Das ist übrigens eines der Geheimnisse hinter unserem entkoffeinierten Kaffee in Zusammenarbeit mit backyard coffee. Ein weiteres ist die Expertise, mit der Wolfram und sein Team ans Werk gehen.
Entkoffeinierte Filterröstungen laufen häufig Gefahr, an Aroma, Geschmack und Spannung zu verlieren – vor allem, wenn ihr auf sehr helle Noten setzen wollt, die besonders flüchtig sind.
Industriemarken wie Jacobs Krönung, Bellarom, Tchibo oder Melitta könnt ihr hier komplett vergessen – die Decaf-Kaffeebohnen schmecken noch fader als die normalen Angebote.
Bei hippen Decaf-Marken wie No Coffee oder OHNE habe ich bisher keine Meinung und Empfehlung.

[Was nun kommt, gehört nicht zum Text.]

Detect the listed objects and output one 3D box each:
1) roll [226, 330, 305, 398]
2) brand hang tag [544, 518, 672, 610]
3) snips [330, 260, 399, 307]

Mir fällt nur auf, dass OHNE Coffee aus Hamburg bei der Transparenz um einiges informationsreicher ist als das wortreiche No-Coffee-Marketing.
Was ist entkoffeinierter Kaffee? Vor allem viel besser als sein Ruf!

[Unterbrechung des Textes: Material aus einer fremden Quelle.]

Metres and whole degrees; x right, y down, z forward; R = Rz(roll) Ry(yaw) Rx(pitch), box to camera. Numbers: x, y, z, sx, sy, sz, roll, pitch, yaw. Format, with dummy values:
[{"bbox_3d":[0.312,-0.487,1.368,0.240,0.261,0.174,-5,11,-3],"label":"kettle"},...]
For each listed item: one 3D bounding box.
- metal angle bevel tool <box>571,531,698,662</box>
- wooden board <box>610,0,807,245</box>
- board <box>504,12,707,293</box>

Seitdem „koffeinfreier“ Kaffee nicht mehr wie der vertrottelte kleine Bruder echter Bohnen behandelt wird, lohnt sich der Blick in die Decaf-Abteilung immer mehr. Röster haben erkannt, dass guter Geschmack nicht am Koffeingehalt hängt.
Andersherum fehlt in meinen Augen noch viel Aufklärung, wenn es um Krankheiten oder Unverträglichkeiten geht. Entkoffeinierter Kaffee ist grundsätzlich weder besser noch schlechter als der klassische Espresso. Nicht einmal beim Thema Schlaf.
Ich habe mir vorgenommen, der koffeinfreien und koffeingesenkten Abteilung in meinem Kaffeebohnen Test 2024 demnächst mehr Aufmerksamkeit zu widmen. Denn das hat sie definitiv verdient. Sollten wir jemals Hunde-Zuwachs bekommen, wäre „Decaf“ als Hundename meine Wahl.
Habt ihr eine Empfehlung für Kaffee oder Espresso ohne Koffein? Wie steht ihr zum Thema koffeinfreier Kaffee und was möchtet ihr noch wissen? Hinterlasst mir gern einen Kommentar!
FAQ
Der maximal zulässige Koffeingehalt in Deutschland beträgt ein Gramm Koffein pro 1.000 Gramm Rohkaffee. Der tatsächliche Gehalt hängt (auch) von den Bohnen, ihrer Verarbeitung und dem Zubereitungsverfahren ab.
Laut Stand der Wissenschaft kann Kaffee in jeder Form Einfluss auf den Magen, die Verdauung usw. haben. Was euer Körper damit macht, ist eine individuelle Frage. Entkoffeinierter Kaffee ist an sich weder gesund noch ungesund.
Selbst das sorgfältigste Entkoffeinierungsverfahren kann nicht sämtliches Koffein entfernen. Darum solltest du dich stets mit einem Arzt besprechen, falls du aus Gründen kein Koffein zu dir nehmen sollst, dennoch Decaf-Optionen trinken willst.